遺言書を作成して相続手続きをスムーズに進め、家族間の相続トラブルを防ぎたいと考えている方も多いでしょう。
しかし、遺言書を作成する際に見落としがちな「遺留分」という法律上の権利を理解していないと、思わぬトラブルが発生する可能性があります。
本記事では、遺留分の基本的な知識から、トラブルを防ぐための具体的な対策までを詳しく解説します。
これを読めば、遺言書作成に向けた一歩を踏み出し、家族の絆を守るための準備が整います。
遺留分についての理解を深め、安心できる遺言書を作成して相続の準備を進めていきましょう。
遺言書作成の際に気をつけるべき「遺留分」とは?
遺言書を作成する際に重要なのが、「遺留分」という概念です。
遺留分とは、民法によって定められた法定相続人に対する最低限の取り分のことです。
たとえ遺言書で「全財産を特定の人物に渡す」と記載されていても、法定相続人には一定の財産に対する権利が保障されています。これにより、相続人間の著しい不平等が防がれる仕組みとなっています。
遺留分は、主に配偶者・子ども・父母といった法定相続人に認められています。なお、兄弟姉妹には遺留分はありません。
具体的には、配偶者と子どもがいる場合、それぞれの法定相続分の半分が遺留分として請求する権利が与えられています。
この権利は、遺言書の内容にかかわらず他の相続人に対して請求できるため、遺留分を考慮せずに遺言書を作成すると、後に相続トラブルが発生するリスクがあります。
遺留分を無視した場合のリスクとは?
遺留分を無視した遺言書の作成は、相続人間のトラブルの原因となります。
たとえば、「全財産を長男に渡したい」と遺言しても、他の相続人には遺留分を主張する権利があります。その結果、遺留分を巡る訴訟に発展するケースも少なくありません。実際に、裁判で争いが続き、家族関係が破綻する事例もあります。
このようなトラブルを避けるためには、遺留分の存在を理解し、それを考慮に入れた遺言書作成が不可欠です。遺留分を巡る問題は、予期せぬ法的コストや時間の浪費を招くだけでなく、家族の絆にも大きな影響を及ぼす可能性があります。
遺留分を考慮した遺言書の作成方法とは?
遺言書作成時に遺留分を考慮する方法として、まず遺留分を侵害しない範囲で財産を分けることが基本となります。たとえば、推定相続人が妻、長男、長女の場合、それぞれの法定相続分、遺留分は以下の通りとなります。
法定相続分 | 遺留分 | |
妻 | 2分の1 | 4分の1 |
長男 | 4分の1 | 8分の1 |
長女 | 4分の1 | 8分の1 |
このケースで長男に多く財産を残したいと考えている場合、遺留分を侵害しないよう配慮して以下の割合で相続させることで遺留分請求によるトラブルを避けることが出来ます。
遺留分を考慮した遺言書で指定する相続分 | |
妻 | 4分の1 |
長男 | 8分の5 |
長女 | 8分の1 |
また、どうしても遺留分を侵害する範囲まで特定の相続人に多くの財産を残したい場合には、他の相続人に事前に説明し、理解を得る努力が必要です。

══════════

課題 1:
遺留分を扱った本文に照らすと、次の(a)〜(c)はそれぞれ合っていますか？はい・いいえで答え、決め手となる本文の語句をそのまま引用してください。
(a) 兄弟姉妹にも遺留分が認められている。
(b) 遺留分は民法によって定められている。
(c) 遺言書に「全財産を特定の人物に渡す」と書けば、法定相続人の権利はなくなる。

入力データ:
══════════

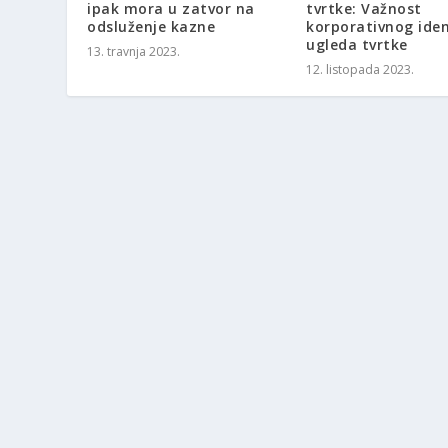
ipak mora u zatvor na
tvrtke: Važnost
odsluženje kazne
korporativnog iden
ugleda tvrtke
13. travnja 2023.
12. listopada 2023.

══════════

課題 2: 記録のすべての行で「tvrtke」を「poduzeća」に置き換え、ほかは一切変えずに書き直してもらえますか？画像は答えに含めないでください。

回答欄 1:
(a) いいえ。「なお、兄弟姉妹には遺留分はありません。」
(b) はい。「遺留分とは、民法によって定められた法定相続人に対する最低限の取り分のことです。」
(c) いいえ。「法定相続人には一定の財産に対する権利が保障されています」

回答欄 2:
ipak mora u zatvor na
poduzeća: Važnost
odsluženje kazne
korporativnog iden
ugleda poduzeća
13. travnja 2023.
12. listopada 2023.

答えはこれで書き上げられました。